CONSIGNES — Dans le texte étudié, qu'est-ce qui empêche le narrateur de répondre à l'enseignante ?

Petite colère
Couloir d'un établissement scolaire où je suis en mission, rapide échange avec une enseignante: oui bonne idée je vais prévenir mon collègue et lui mettre un mot dans son casier... ah bon vous ne le faites pas par mel... non le papier c'est plus humain l'Internet casse les relations... pourtant vous accédez à toutes les mémoires du monde... pour à la finale faire du copié-collé quelle régression.........
Les bras m'en tombent et je ne suis pas sûr d'avoir dissimulé colère et incompréhension. Nième versions des discours technophobes où bien sûr Internet nous rend idiot, isole les hommes et casse le lien social. La sonnerie de reprise des cours ne me permit pas de répondre, de toute façon quelques minutes ne m'auraient pas suffit car in petto je me refis passer le film façon Cecil B. DeMille des grandes mutations depuis l'invention de l'alphabet il y a plus de 3000 ans, alors vous pensez!

LIGNES DE DONNÉES —
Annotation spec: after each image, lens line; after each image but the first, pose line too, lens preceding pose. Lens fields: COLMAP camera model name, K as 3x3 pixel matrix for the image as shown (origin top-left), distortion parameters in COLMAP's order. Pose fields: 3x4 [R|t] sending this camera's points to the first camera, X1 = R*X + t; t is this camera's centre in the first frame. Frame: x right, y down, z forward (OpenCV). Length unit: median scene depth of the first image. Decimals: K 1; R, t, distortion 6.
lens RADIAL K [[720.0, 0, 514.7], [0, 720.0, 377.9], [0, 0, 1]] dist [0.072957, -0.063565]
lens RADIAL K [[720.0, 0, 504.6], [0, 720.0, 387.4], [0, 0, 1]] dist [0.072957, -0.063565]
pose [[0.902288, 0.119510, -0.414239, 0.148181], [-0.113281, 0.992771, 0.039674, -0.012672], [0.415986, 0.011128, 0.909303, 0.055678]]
* * *
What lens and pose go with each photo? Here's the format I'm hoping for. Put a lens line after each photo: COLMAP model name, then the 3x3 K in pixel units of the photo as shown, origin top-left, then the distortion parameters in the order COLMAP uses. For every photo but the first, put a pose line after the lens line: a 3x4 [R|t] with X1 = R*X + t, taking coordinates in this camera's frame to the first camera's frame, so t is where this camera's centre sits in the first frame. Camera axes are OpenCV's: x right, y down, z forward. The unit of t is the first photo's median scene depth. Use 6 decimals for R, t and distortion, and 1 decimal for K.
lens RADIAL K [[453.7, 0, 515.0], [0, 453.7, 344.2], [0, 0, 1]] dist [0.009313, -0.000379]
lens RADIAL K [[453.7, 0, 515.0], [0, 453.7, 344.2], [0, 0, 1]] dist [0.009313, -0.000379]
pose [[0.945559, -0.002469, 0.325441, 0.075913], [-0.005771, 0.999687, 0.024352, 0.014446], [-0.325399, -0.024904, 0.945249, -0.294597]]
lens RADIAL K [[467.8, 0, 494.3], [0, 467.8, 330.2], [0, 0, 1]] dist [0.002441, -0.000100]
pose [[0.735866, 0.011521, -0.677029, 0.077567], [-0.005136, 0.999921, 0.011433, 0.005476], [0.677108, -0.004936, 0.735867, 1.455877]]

RÉPONSE — La sonnerie de reprise des cours.